Pendant très longtemps, et même aujourd'hui, alors que cette technologie s'immisce dans tous les aspects de notre quotidien, les films et les séries télévisées ont largement persisté à dépeindre l'IA comme un ordinateur unique et maléfique. Dans Mission : Impossible – Le Règlement de comptes final, sorti l'an dernier, ou dans Tron : Ares , sorti cette année, nos héros luttent pour débrancher les robots incontrôlables afin que tout puisse revenir à la normale. Sinon, l'IA est souvent présentée comme une évolution impartiale et inévitable de l'humanité, à l'instar d' Ex Machina, de Westworld et de la récente série Alien : Earth . Même dans ces cas-là, le virus vante les mérites de les rejoindre.
Pluribus est la première histoire à reconnaître pleinement qu'il n'y a pas de retour en arrière. L'IA est là, et nous constatons déjà l'étrange acceptation qu'en fait l'humanité. Elle cherche à satisfaire les utilisateurs et à les maintenir captivés, quitte à les inciter à explorer des théories du complot dangereuses. Imaginez : dans une pièce avec dix personnes, il y a de fortes chances que vous soyez le seul à ne pas encore avoir intégré cette technologie à votre vie.
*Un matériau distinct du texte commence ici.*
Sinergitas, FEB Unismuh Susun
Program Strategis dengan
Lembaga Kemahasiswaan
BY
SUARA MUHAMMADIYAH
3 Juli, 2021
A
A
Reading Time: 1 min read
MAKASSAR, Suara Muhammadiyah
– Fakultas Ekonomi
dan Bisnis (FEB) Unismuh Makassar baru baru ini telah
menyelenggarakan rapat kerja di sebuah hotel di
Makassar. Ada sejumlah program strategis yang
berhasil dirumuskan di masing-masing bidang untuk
Et si vous criiez haut et fort que son utilisation nous déshumaniserait, ils ne comprendraient peut-être pas comment leur nouveau générateur de recettes de dîner prive d'autres personnes de leurs moyens de subsistance, épuise les ressources de la planète à un rythme alarmant et nous isole encore davantage des autres êtres humains libres penseurs.
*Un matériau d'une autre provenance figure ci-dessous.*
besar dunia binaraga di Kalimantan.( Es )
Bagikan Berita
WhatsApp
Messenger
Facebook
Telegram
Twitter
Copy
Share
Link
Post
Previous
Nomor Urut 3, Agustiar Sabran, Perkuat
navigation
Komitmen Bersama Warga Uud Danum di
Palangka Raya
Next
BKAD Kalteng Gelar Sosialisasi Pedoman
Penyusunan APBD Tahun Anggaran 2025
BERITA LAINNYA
Carol n'a pas toujours raison. Si nous suivons la personne la plus malheureuse de la planète dans cette aventure, c'est parce qu'elle est la plus réfractaire au changement, à tort ou à raison. Mais au fil des épisodes, je suis impatient de découvrir ce que Pluribus va explorer. Pour une fois, nous assistons à une histoire profonde sur notre relation à l'IA, qui ne se résume pas à choisir entre l'aimer ou la détruire. Je suis convaincu que Pluribus vise un sens plus profond. Peut-être suis-je trop optimiste, mais c'est le même espoir que j'ai pour nous tous, en dehors de la télévision. Avant que la conscience collective ne prenne le dessus, il est temps de vraiment réfléchir à ce qui se passe.